- The task
Decide whether each statement agrees with the passage on Asian American activism, answering yes or no and quoting the words of the passage that settle it: (a) Gow says many of these stereotypes began in the Bay Area before spreading across the country; (b) the field of Asian American studies was founded in the 19th century; (c) the passage holds that Asian Americans are successful without having to face racism.
**** Reading passage
Many of these stereotypes originated in the Bay Area and later spread nationwide, Gow said, adding: “The Bay Area was for a long time the center of Asian American communities,” Gow said.

Asian American activists have tried for many decades to combat these stereotypes. Finally, it seems that their work is being acknowledged.

The model minority creates a misconception that Asian Americans can’t be victims of racism because many of them achieve great success. But it isn’t that Asian Americans are successful without having to face racism, it is that Asian Americans are successful despite having to face racism.

Asian American activism

The Asian American community has struggled for decades to shed light on the racism they face in the United States.

“Since the 19th century, there has been a large contingent of Asian American activists,” Gow said. “In the 1960s, the founding of the field of Asian American studies and ethnic studies came out of the work of the Asian American student radicals at San Francisco State [University] and UC Berkeley.”

More recently, there has been a sizable number of young Asian American activists who want to continue this work. Gow has high hopes for the new generation of activists to build off of the work of their predecessors.
********
**** Data extract
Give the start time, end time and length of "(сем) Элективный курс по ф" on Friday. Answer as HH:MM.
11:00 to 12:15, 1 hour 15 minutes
********
- Solution
(a) Yes: "Many of these stereotypes originated in the Bay Area and later spread nationwide"
(b) No: "In the 1960s, the founding of the field of Asian American studies and ethnic studies came out of the work of the Asian American student radicals"
(c) No: "it isn’t that Asian Americans are successful without having to face racism, it is that Asian Americans are successful despite having to face racism"